Objective: Could you arrange every line of the listing below as a JSON list of strings, one string per line, with blank lines skipped and the pictures left out?

(Raw records)

::::

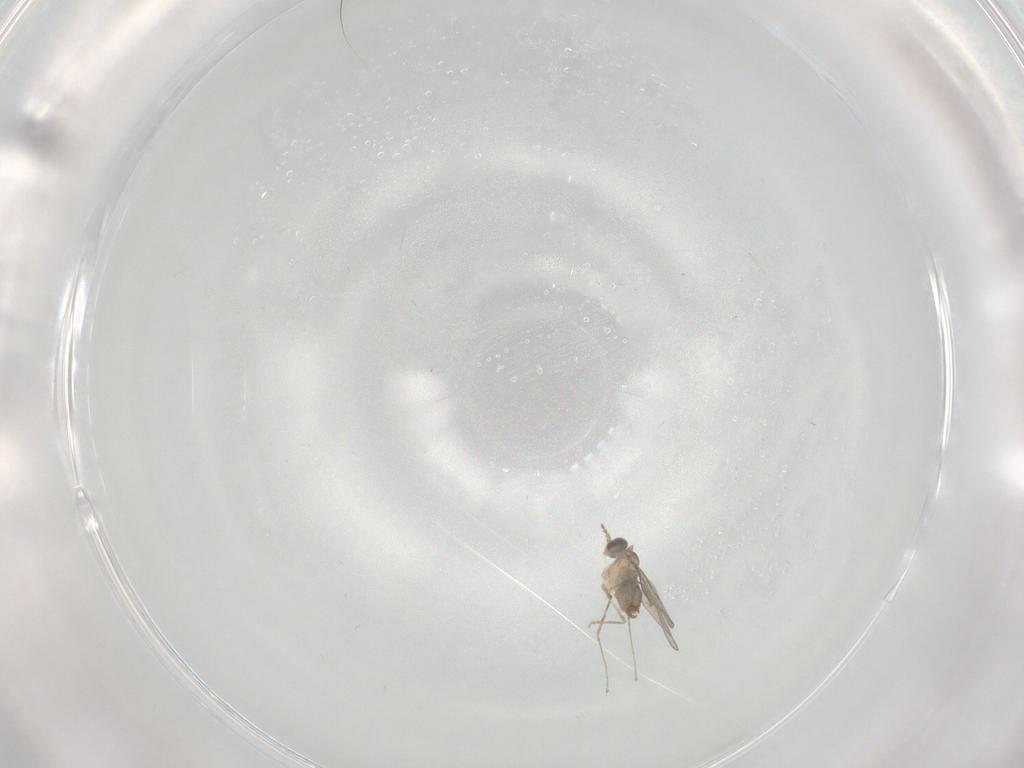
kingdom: Animalia
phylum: Arthropoda
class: Insecta
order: Diptera
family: Cecidomyiidae
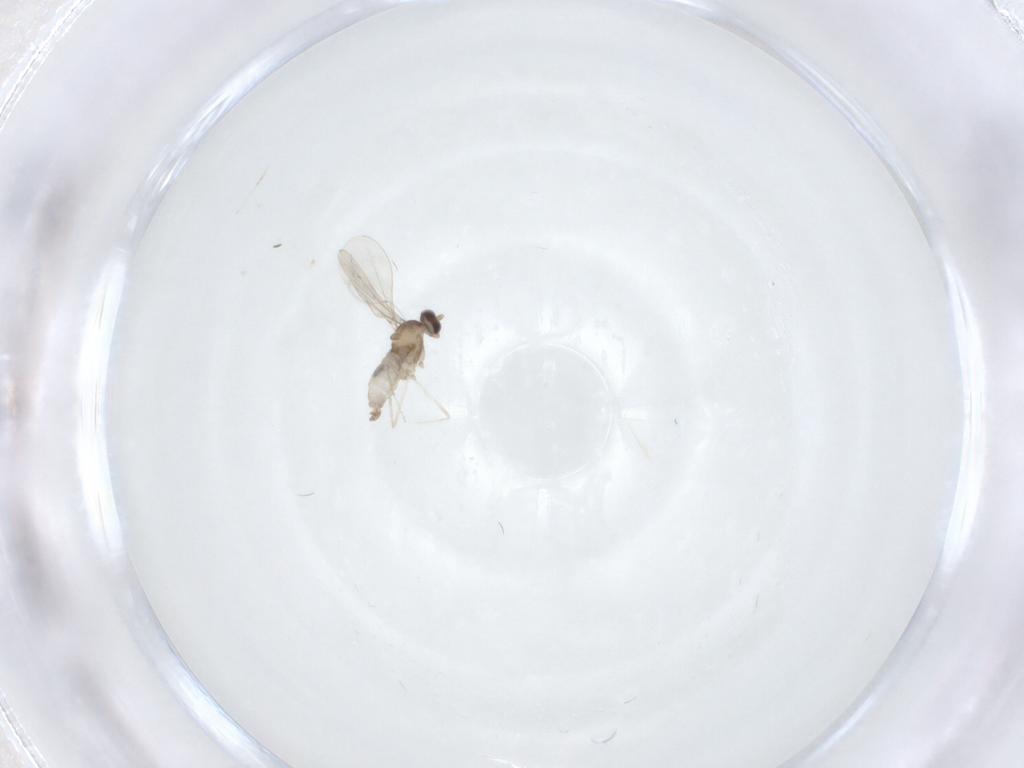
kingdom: Animalia
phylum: Arthropoda
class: Insecta
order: Diptera
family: Cecidomyiidae
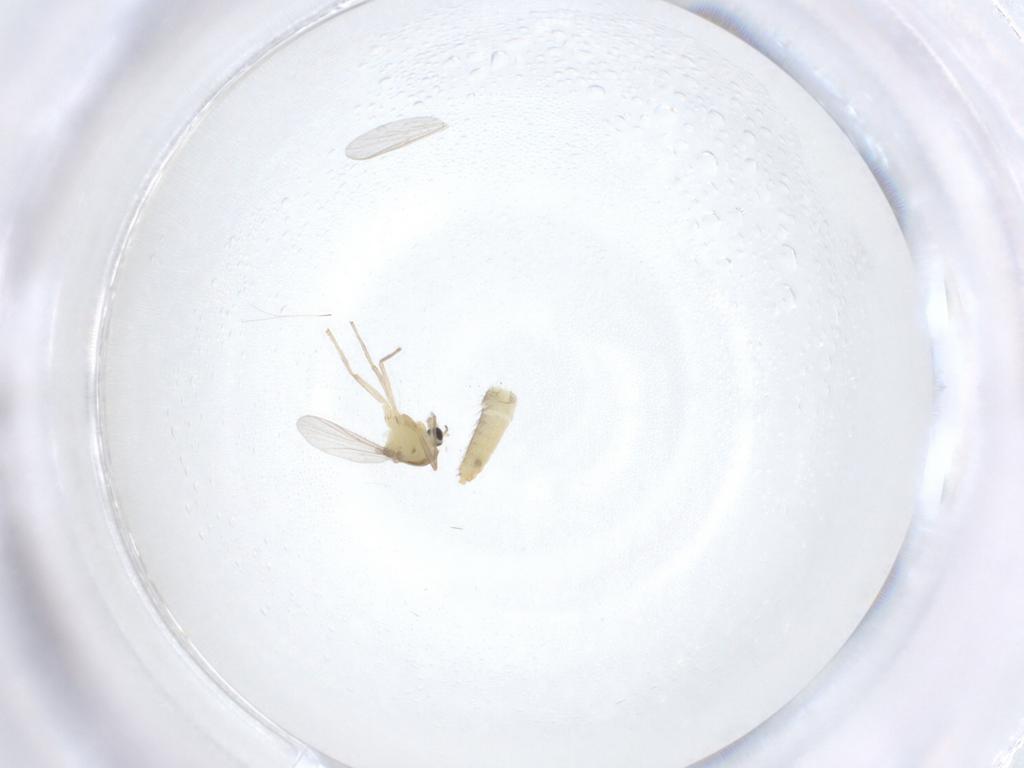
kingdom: Animalia
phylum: Arthropoda
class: Insecta
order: Diptera
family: Chironomidae
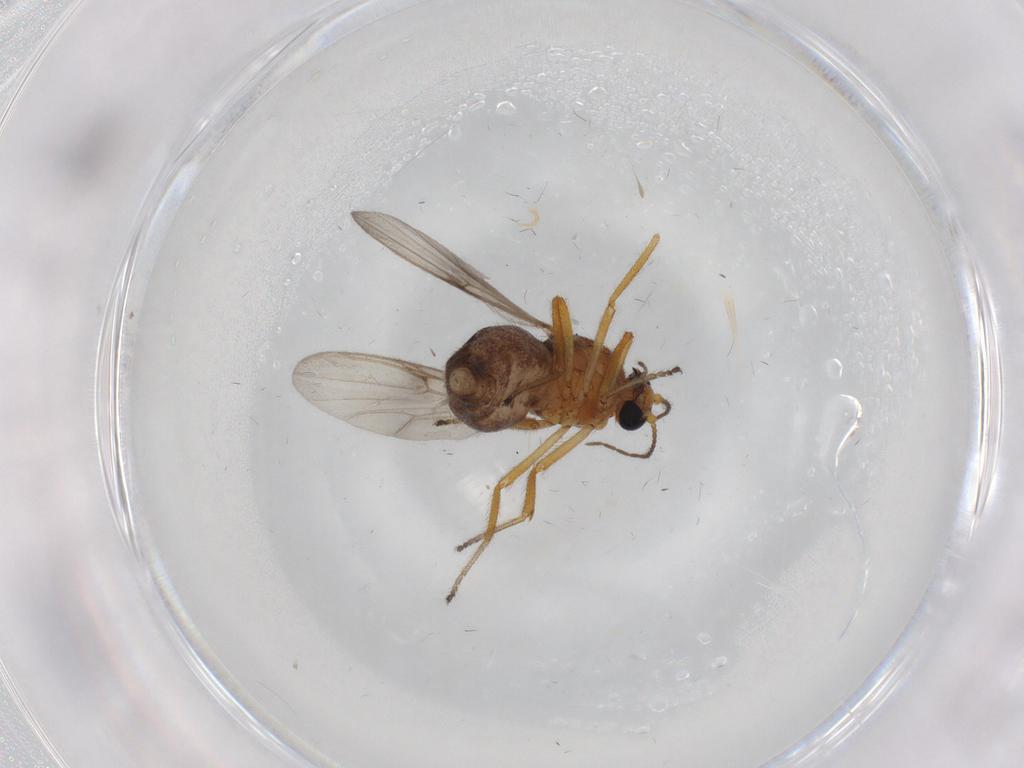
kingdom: Animalia
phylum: Arthropoda
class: Insecta
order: Diptera
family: Ceratopogonidae
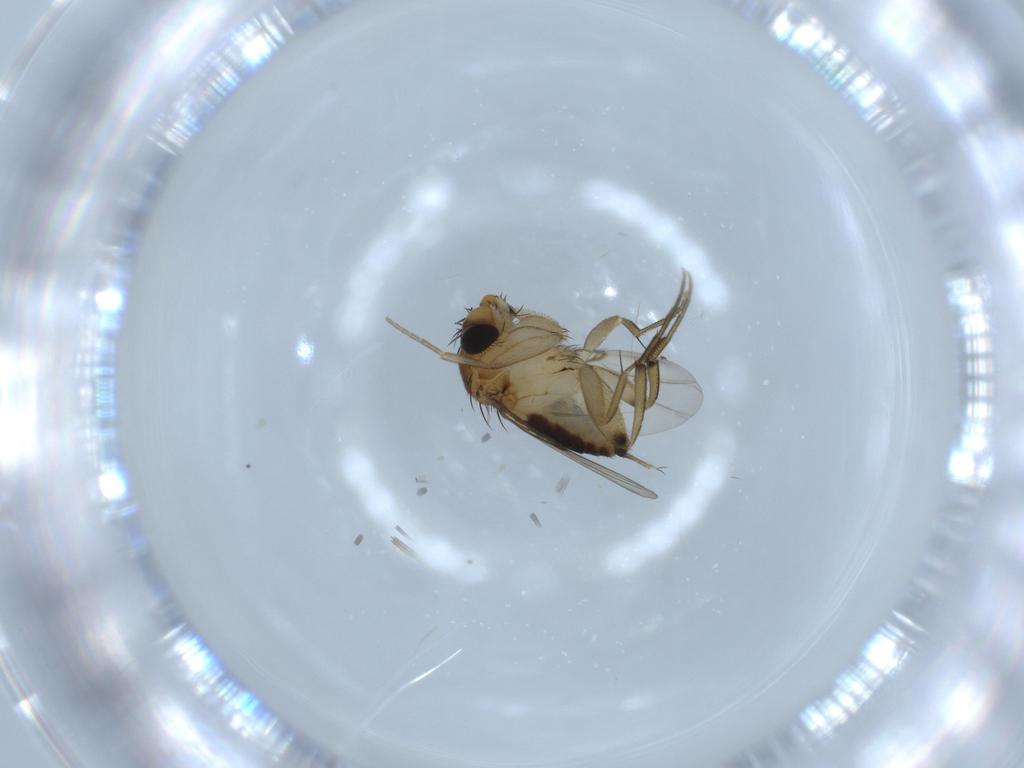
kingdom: Animalia
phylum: Arthropoda
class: Insecta
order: Diptera
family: Phoridae
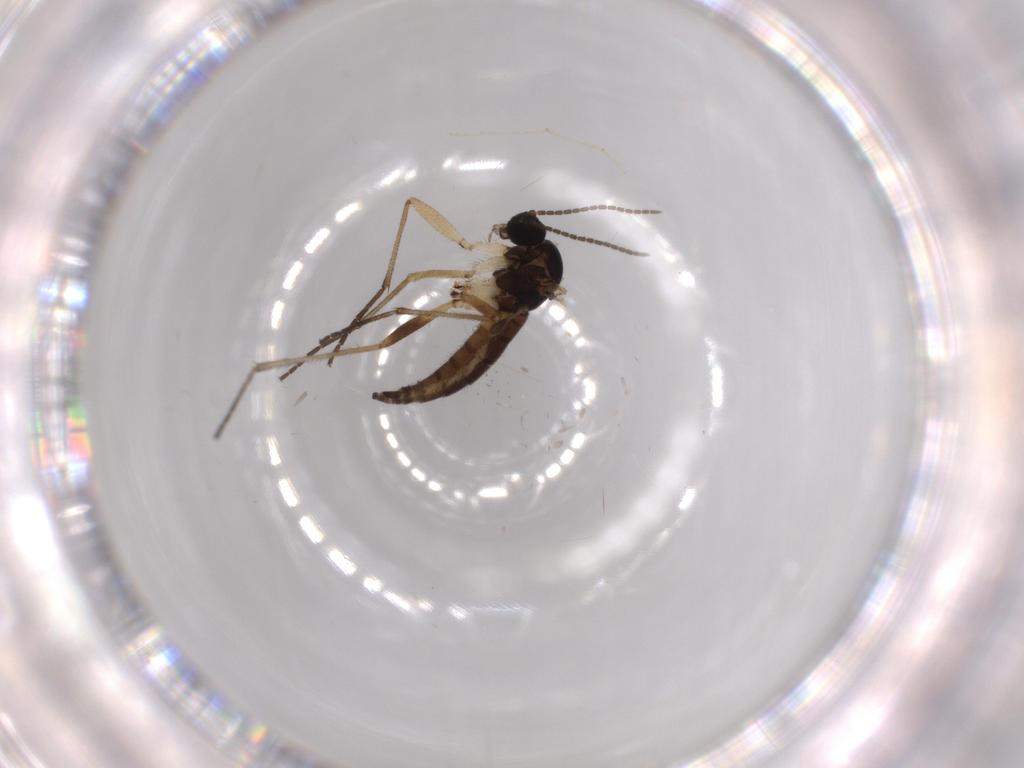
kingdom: Animalia
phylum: Arthropoda
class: Insecta
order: Diptera
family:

::::

Answer:
[
  "kingdom: Animalia",
  "phylum: Arthropoda",
  "class: Insecta",
  "order: Diptera",
  "family: Cecidomyiidae",
  "kingdom: Animalia",
  "phylum: Arthropoda",
  "class: Insecta",
  "order: Diptera",
  "family: Cecidomyiidae",
  "kingdom: Animalia",
  "phylum: Arthropoda",
  "class: Insecta",
  "order: Diptera",
  "family: Chironomidae",
  "kingdom: Animalia",
  "phylum: Arthropoda",
  "class: Insecta",
  "order: Diptera",
  "family: Ceratopogonidae",
  "kingdom: Animalia",
  "phylum: Arthropoda",
  "class: Insecta",
  "order: Diptera",
  "family: Phoridae",
  "kingdom: Animalia",
  "phylum: Arthropoda",
  "class: Insecta",
  "order: Diptera",
  "family:"
]